The dictionary was compiled around 1653/1654 in Thatta. In the view of historian Muzaffar Alam, the dictionary was part of a trend of attempts to 'purify' the Persian language in Mughal India by aligning it closer to its Iranian roots. The dictionary's completion followed that of the Burhan-i Qati, another major Indo-Persian dictionary compiled in the Deccan, by two years. Unlike other dictionaries of its time, the Farhang-i Rashidi is not dedicated to any individual. Orientalist scholars Charles Ambrose Storey and Heinrich Blochmann agreed that the dictionary was dedicated to Mughal emperor Shah Jahan; Blochmann explained the lack of dedication in the text by asserting that the work was only completed when Shah Jahan had been imprisoned by his successor Aurangzeb, whom Abd-al-Rashid did not approve of. However, scholar Arthur Dudney refutes this explanation, pointing out that Shah Jahan was still in power around 1653 and was only imprisoned in 1658. The Farhang-i Rashidi is also set apart from contemporary dictionaries in that it originated from the Sindh region rather than in any Mughal imperial centre.

== Content ==
The Farhang-i Rashidi is a monolingual Persian dictionary. It is structured into a moqaddema (introduction), followed by twenty-four bab (chapters). The preface of the book indicates that the book also has a khatima (conclusion) but this never appears. The introduction is a notable work in itself; it is a discussion of the vocabulary and grammar of the Persian language and represents one of the earliest academic attempts to describe Persian grammar. The dictionary contains 8,000-9,000 entries arranged alphabetically by the first letter of the word, and every word sharing the same first letter is grouped into one chapter. Chapters are subdivided into fasl (sections) that further group words by shared second letter. Many of these sections also have isti'arat (metaphors) appear at their end. Each word has a pronunciation provided using the constituent vowels, and Indian equivalents are listed for some words.

== Legacy ==
The Farhang-i Rashidi enjoyed widespread popularity after its publication owing to its completeness and critical treatment of previous dictionaries. Scholar Jan Rypka called it one of the three most important dictionaries produced in Mughal India. It was one of the dictionaries that provided the basis for eighteenth-century Persian lexicography, and was cited as a source in subsequent Persian dictionaries Siraj-al-Lughat (1734–35), Bahar-i Ajam (1749), and Ḡīāṯ al-loḡā (1826–27). In the Siraj-al-Lughat, the author Siraj-ud-Din Ali Khan Arzu praises the Farhang-i Rashidi for its use of quotations, but one of the purposes of his own dictionary was to fix shortcomings in the latter. The Farhang-i Rashidi later influenced the European study of the Persian language; it is used as a source by Johann Vullers in his 1864 Persian-Latin dictionary, and Francis Joseph Steingass in his 1892 Persian-English dictionary. The Farhang-i Jahangiri was published in 1872 by the Asiatic Society in Calcutta.

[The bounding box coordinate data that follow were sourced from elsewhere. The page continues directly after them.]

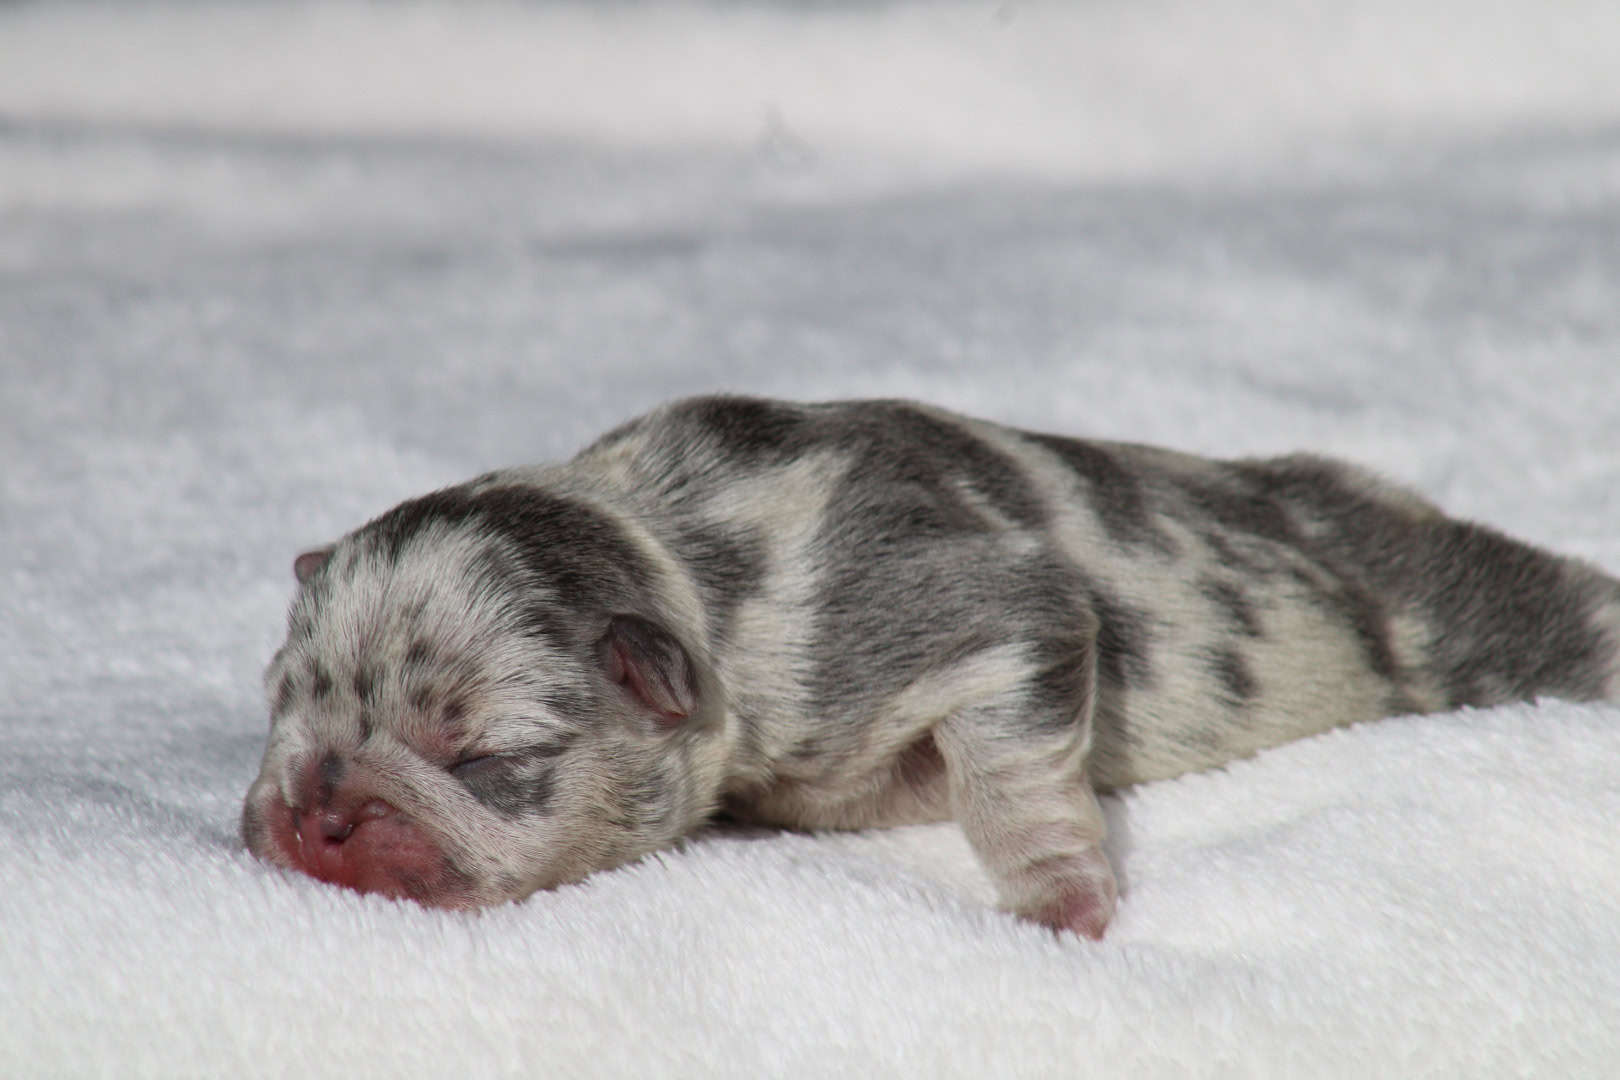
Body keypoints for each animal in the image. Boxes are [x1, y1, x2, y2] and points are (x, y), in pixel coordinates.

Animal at [239, 395, 1620, 939]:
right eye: (283, 717)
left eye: (481, 755)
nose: (317, 813)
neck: (681, 550)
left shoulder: (979, 614)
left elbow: (1013, 762)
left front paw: (1059, 899)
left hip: (1469, 618)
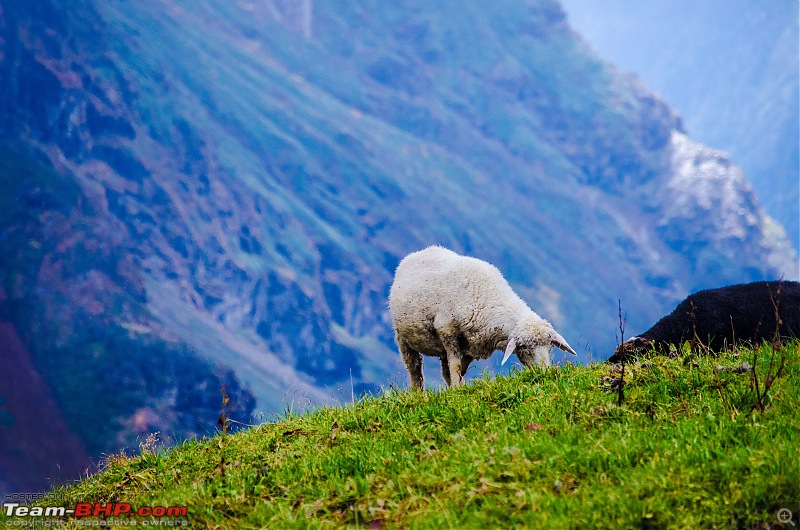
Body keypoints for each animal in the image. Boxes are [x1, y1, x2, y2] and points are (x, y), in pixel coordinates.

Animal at [388, 244, 576, 388]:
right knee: (414, 370)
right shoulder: (447, 331)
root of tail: (420, 252)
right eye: (524, 348)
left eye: (550, 348)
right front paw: (456, 389)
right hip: (403, 337)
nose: (545, 374)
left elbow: (459, 367)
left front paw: (458, 385)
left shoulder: (475, 343)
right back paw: (418, 393)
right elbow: (455, 365)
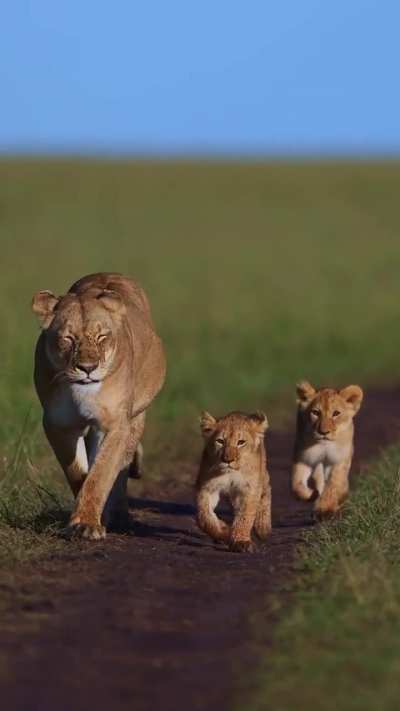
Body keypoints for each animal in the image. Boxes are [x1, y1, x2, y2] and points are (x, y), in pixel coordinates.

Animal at [32, 272, 166, 540]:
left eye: (102, 337)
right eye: (68, 338)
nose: (88, 368)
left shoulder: (114, 424)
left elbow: (101, 473)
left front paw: (86, 523)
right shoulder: (58, 424)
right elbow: (77, 472)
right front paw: (88, 516)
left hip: (136, 416)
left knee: (122, 467)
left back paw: (122, 514)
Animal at [195, 411, 271, 552]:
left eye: (241, 442)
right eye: (220, 441)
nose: (227, 460)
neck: (230, 473)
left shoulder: (249, 488)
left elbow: (245, 515)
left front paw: (241, 541)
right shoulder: (207, 487)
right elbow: (204, 518)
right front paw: (224, 532)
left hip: (262, 474)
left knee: (266, 491)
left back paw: (263, 528)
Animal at [292, 381, 363, 516]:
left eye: (336, 413)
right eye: (315, 412)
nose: (323, 432)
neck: (324, 446)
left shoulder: (339, 460)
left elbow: (333, 484)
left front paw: (324, 508)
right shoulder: (304, 457)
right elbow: (295, 484)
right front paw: (312, 495)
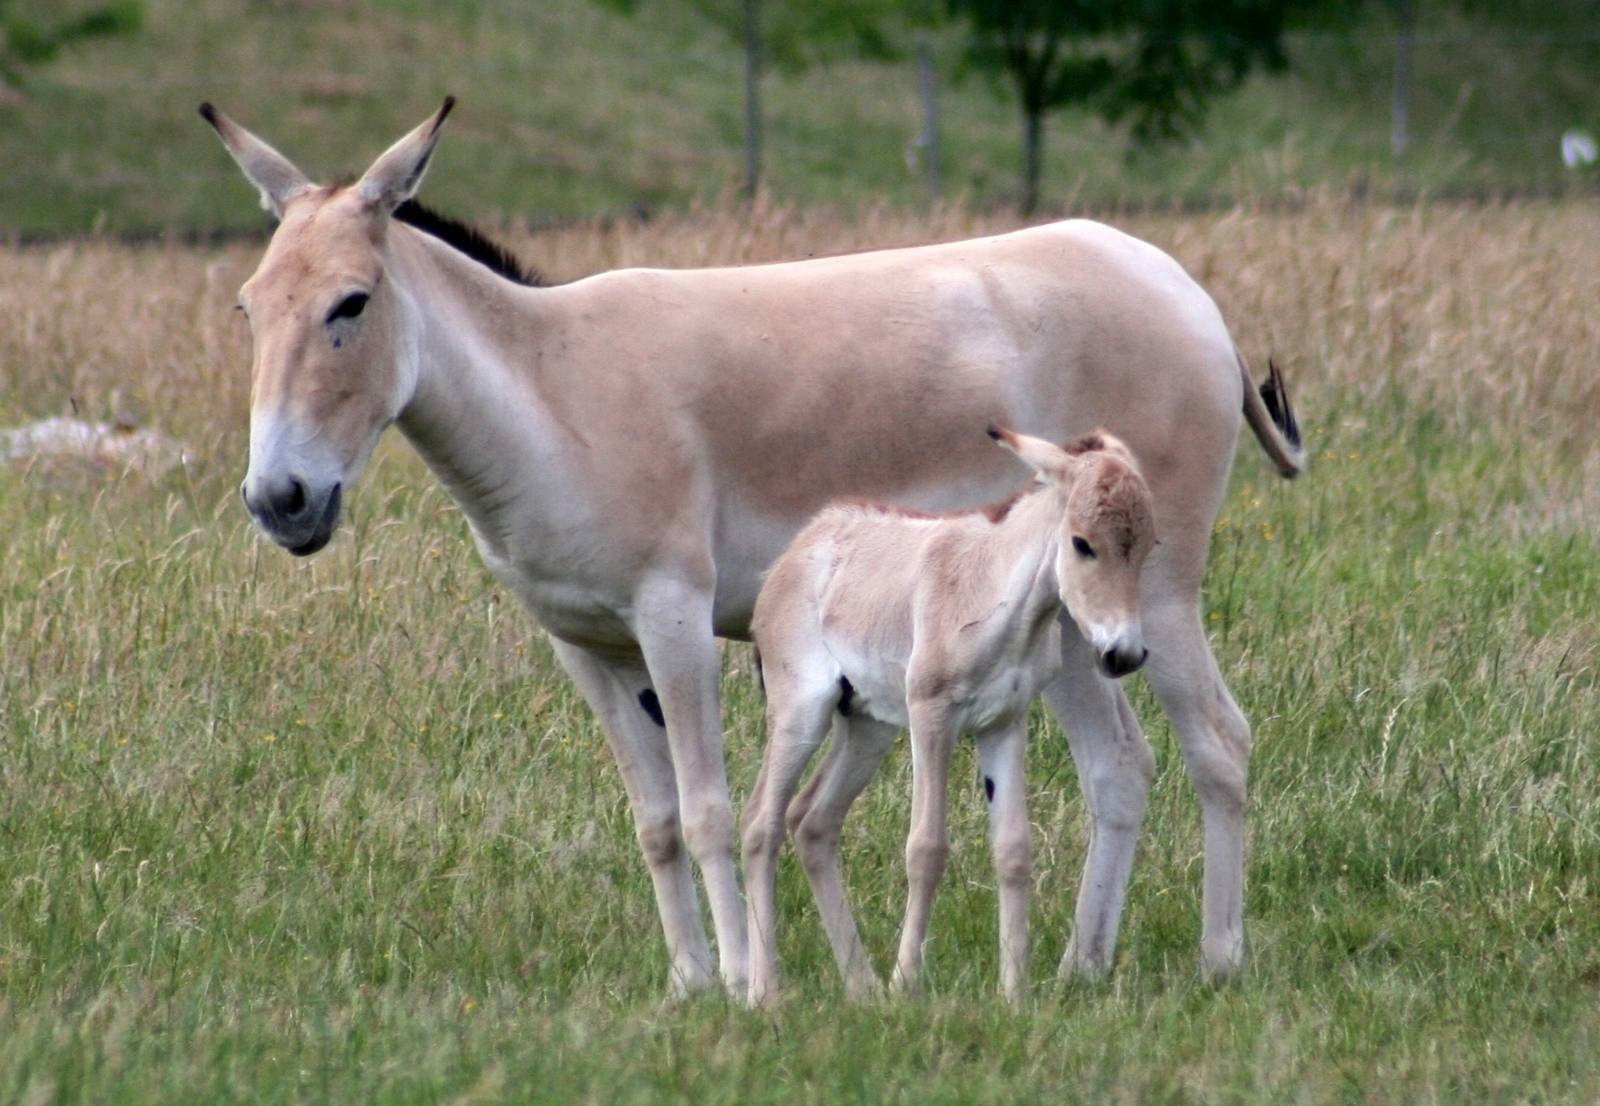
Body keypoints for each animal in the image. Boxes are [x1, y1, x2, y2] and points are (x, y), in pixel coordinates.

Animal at [742, 428, 1158, 1005]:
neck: (1001, 596)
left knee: (812, 820)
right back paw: (766, 994)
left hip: (869, 726)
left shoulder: (1003, 722)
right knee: (761, 823)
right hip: (801, 712)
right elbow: (926, 848)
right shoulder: (932, 716)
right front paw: (907, 985)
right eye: (1082, 543)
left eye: (1149, 546)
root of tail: (803, 543)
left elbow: (1013, 850)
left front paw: (1014, 994)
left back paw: (862, 988)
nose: (1124, 656)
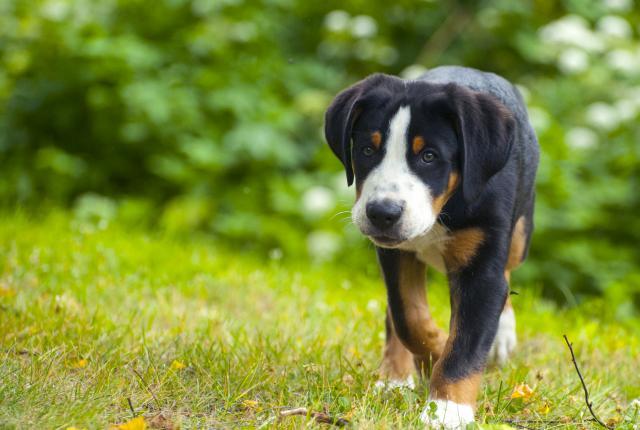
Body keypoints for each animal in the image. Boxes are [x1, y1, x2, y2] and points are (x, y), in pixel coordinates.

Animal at [324, 65, 540, 428]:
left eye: (429, 156)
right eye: (367, 150)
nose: (382, 212)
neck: (445, 208)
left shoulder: (482, 271)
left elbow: (466, 342)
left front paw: (447, 409)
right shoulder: (396, 257)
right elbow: (409, 318)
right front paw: (435, 350)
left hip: (520, 232)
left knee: (509, 273)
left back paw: (503, 335)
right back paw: (394, 377)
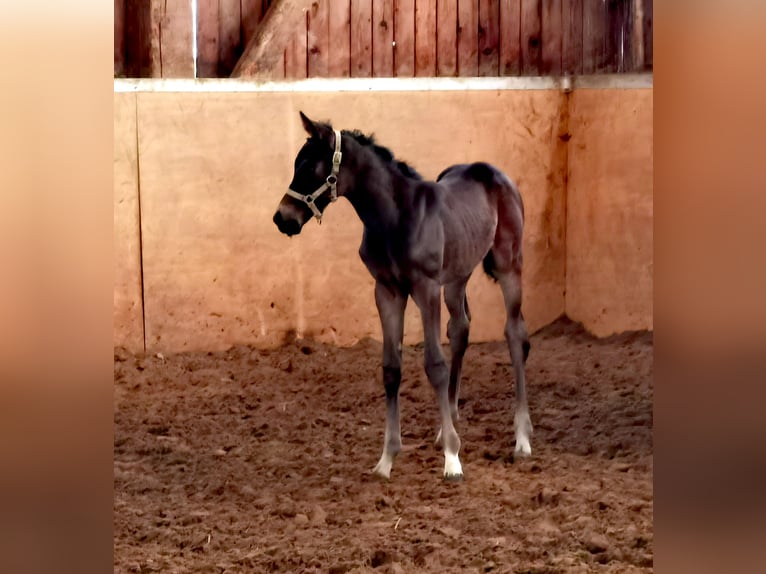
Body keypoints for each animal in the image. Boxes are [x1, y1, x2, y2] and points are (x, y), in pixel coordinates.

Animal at [276, 112, 536, 482]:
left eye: (310, 166)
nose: (282, 218)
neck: (395, 217)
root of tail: (495, 173)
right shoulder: (387, 290)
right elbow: (391, 368)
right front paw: (386, 459)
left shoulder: (425, 287)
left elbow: (434, 365)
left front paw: (452, 460)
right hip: (456, 276)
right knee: (461, 328)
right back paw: (447, 426)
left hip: (508, 265)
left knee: (515, 334)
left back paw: (522, 439)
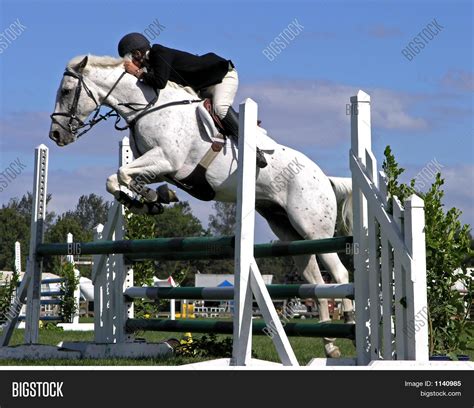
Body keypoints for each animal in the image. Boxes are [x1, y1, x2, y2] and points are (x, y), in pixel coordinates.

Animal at [50, 55, 354, 356]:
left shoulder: (166, 159)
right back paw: (330, 345)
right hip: (289, 232)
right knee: (314, 281)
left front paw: (148, 198)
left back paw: (350, 323)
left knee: (339, 273)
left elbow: (123, 174)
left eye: (65, 91)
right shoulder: (161, 167)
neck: (146, 107)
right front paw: (149, 200)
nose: (56, 135)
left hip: (313, 229)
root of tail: (324, 178)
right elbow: (116, 179)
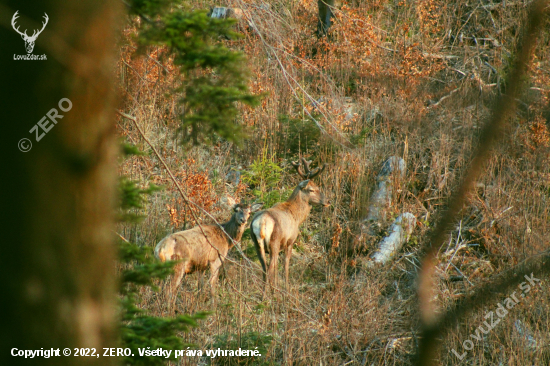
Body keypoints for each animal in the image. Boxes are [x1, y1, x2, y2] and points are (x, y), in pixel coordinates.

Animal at [252, 158, 330, 294]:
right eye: (312, 189)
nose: (327, 201)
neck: (296, 216)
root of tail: (261, 223)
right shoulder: (290, 241)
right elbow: (285, 266)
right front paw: (286, 289)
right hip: (274, 242)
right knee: (269, 269)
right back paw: (269, 295)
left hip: (257, 244)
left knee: (264, 269)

The introduction portion of the Farhang-i Rashidi was used as the basis for a work on Persian grammar titled Resāla-ye 'Abd-al-Wāse, authored by Abd-al-Rashid's contemporary Abd-al-Wāseʿ Hānsawī - this work was a widely used primer of the eighteenth century. The introduction was also published separately as Grammaticae Persicae praecepta ac regula in 1864.